= Games graph =

In graph theory, the Games graph is the largest known locally linear strongly regular graph. Its parameters as a strongly regular graph are (729,112,1,20). This means that it has 729 vertices, and 40824 edges (112 per vertex). Each edge is in a unique triangle (it is a locally linear graph) and each non-adjacent pair of vertices have exactly 20 shared neighbors. It is named after Richard A. Games, who suggested its construction in an unpublished communication and wrote about related constructions.

==Construction==
The construction of this graph involves the 56-point cap set in $PG(5,3)$. This is a subset of points with no three in line in the five-dimensional projective geometry over a three-element field, and is unique up to symmetry. The six-dimensional projective geometry, $PG(6,3)$, can be partitioned into a six-dimensional affine space $AG(6,3)$ and a copy of $PG(5,3)$, which forms the set of points at infinity with respect to the affine space. The Games graph has as its vertices the 729 points of the affine space $AG(6,3)$. Each line in the affine space goes through three of these points, and through a fourth point at infinity. The graph contains a triangle for every line of three affine points that passes through a point of the cap set.

==Properties==
Several of the graph's properties follow immediately from this construction. It has $729=3^6$ vertices, because the number of points in an affine space is the size of the base field to the power of the dimension. For each affine point, there are 56 lines through cap set points, 56 triangles containing the corresponding vertex, and $112=56\times 2$ neighbors of the vertex. And there can be no triangles other than the ones coming from the construction, because any other triangle would have to come from three different lines meeting in a common plane of $PG(6,3)$, and the three cap set points of the three lines would all lie on the intersection of this plane with $PG(5,3)$, which is a line. But this would violate the defining property of a cap set that it has no three points on a line, so no such extra triangle can exist.
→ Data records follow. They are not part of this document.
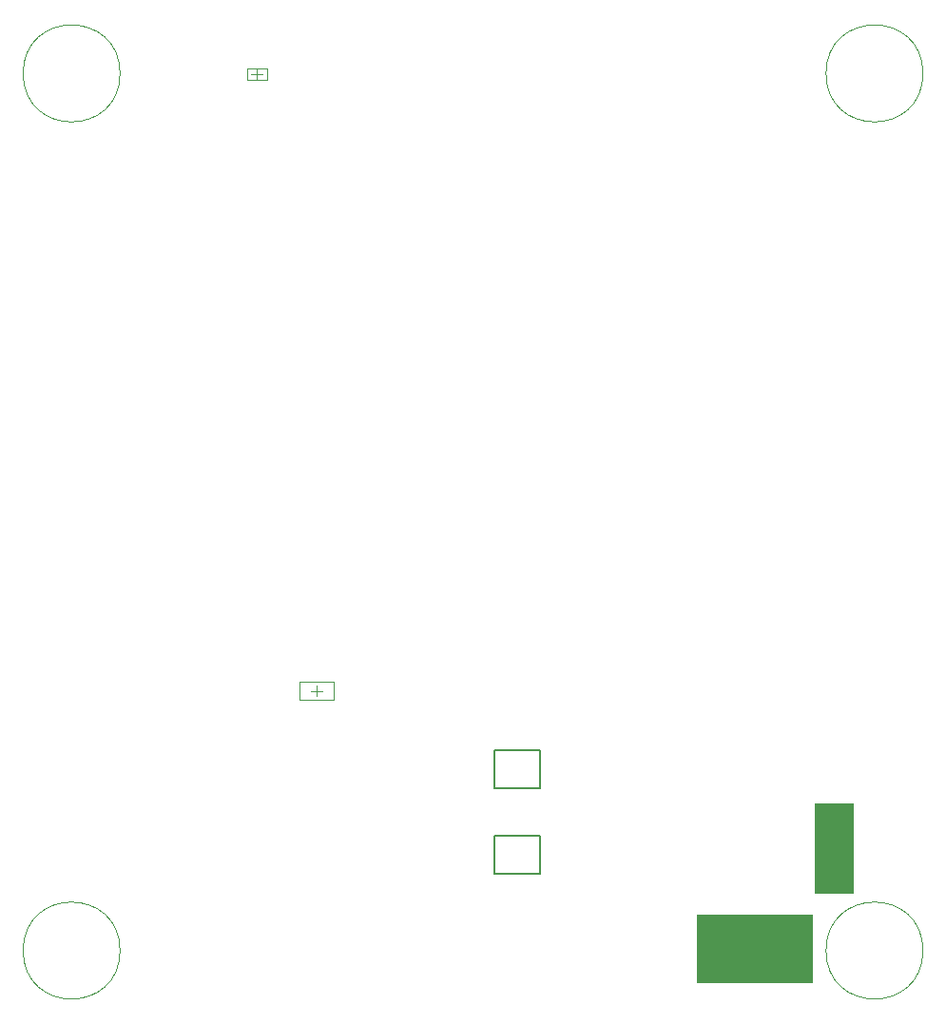
<source format=gbr>
%TF.GenerationSoftware,Altium Limited,Altium Designer,20.0.11 (256)*%
G04 Layer_Color=16711935*
%FSLAX26Y26*%
%MOIN*%
%TF.FileFunction,Other,Top_Courtyard*%
%TF.Part,Single*%
G01*
G75*
%TA.AperFunction,NonConductor*%
%ADD111C,0.003937*%
%ADD112C,0.007874*%
%ADD115C,0.004000*%
%ADD166C,0.001968*%
G36*
X2387996Y92441D02*
X2794996D01*
Y332441D01*
X2387996D01*
Y92441D01*
D02*
G37*
G36*
X2938000Y721000D02*
Y403000D01*
X2802000D01*
Y721000D01*
X2938000D01*
D02*
G37*
D111*
X825539Y3277000D02*
X864909D01*
X845224Y3257315D02*
Y3296685D01*
X1053465Y1096063D02*
Y1135433D01*
X1033780Y1115748D02*
X1073150D01*
D112*
X1837992Y773976D02*
Y906024D01*
X1678937D02*
X1837992D01*
X1678937Y773976D02*
Y906024D01*
Y773976D02*
X1837992D01*
Y473976D02*
Y606024D01*
X1678937D02*
X1837992D01*
X1678937Y473976D02*
Y606024D01*
Y473976D02*
X1837992D01*
D115*
X365000Y205000D02*
G03*
X365000Y205000I-170000J0D01*
G01*
Y3280000D02*
G03*
X365000Y3280000I-170000J0D01*
G01*
X3180000D02*
G03*
X3180000Y3280000I-170000J0D01*
G01*
Y205000D02*
G03*
X3180000Y205000I-170000J0D01*
G01*
D166*
X809791Y3257315D02*
Y3296685D01*
Y3257315D02*
X880658D01*
X809791Y3296685D02*
X880658D01*
Y3257315D02*
Y3296685D01*
X992441Y1084252D02*
Y1147244D01*
Y1084252D02*
X1114488D01*
X992441Y1147244D02*
X1114488D01*
Y1084252D02*
Y1147244D01*
%TF.MD5,14242f69e6c0a87f3eb08a4a643ae836*%
M02*

</source>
The remaining property of strongly regular graphs, that all non-adjacent pairs of points have the same number of shared neighbors, depends on the specific properties of the 5-dimensional cap set.

==Related graphs==
With the $3\times 3$ Rook's graph and the Brouwer–Haemers graph, the Games graph is one of only three possible strongly regular graphs whose parameters have the form $\bigl((n^2+3n-1)^2,n^2(n+3),1,n(n+1)\bigr)$.

The same properties that produce a strongly regular graph from a cap set can also be used with an 11-point cap set in $PG(4,3)$, producing a smaller strongly regular graph with parameters (243,22,1,2).
This graph is the Berlekamp–Van Lint–Seidel graph.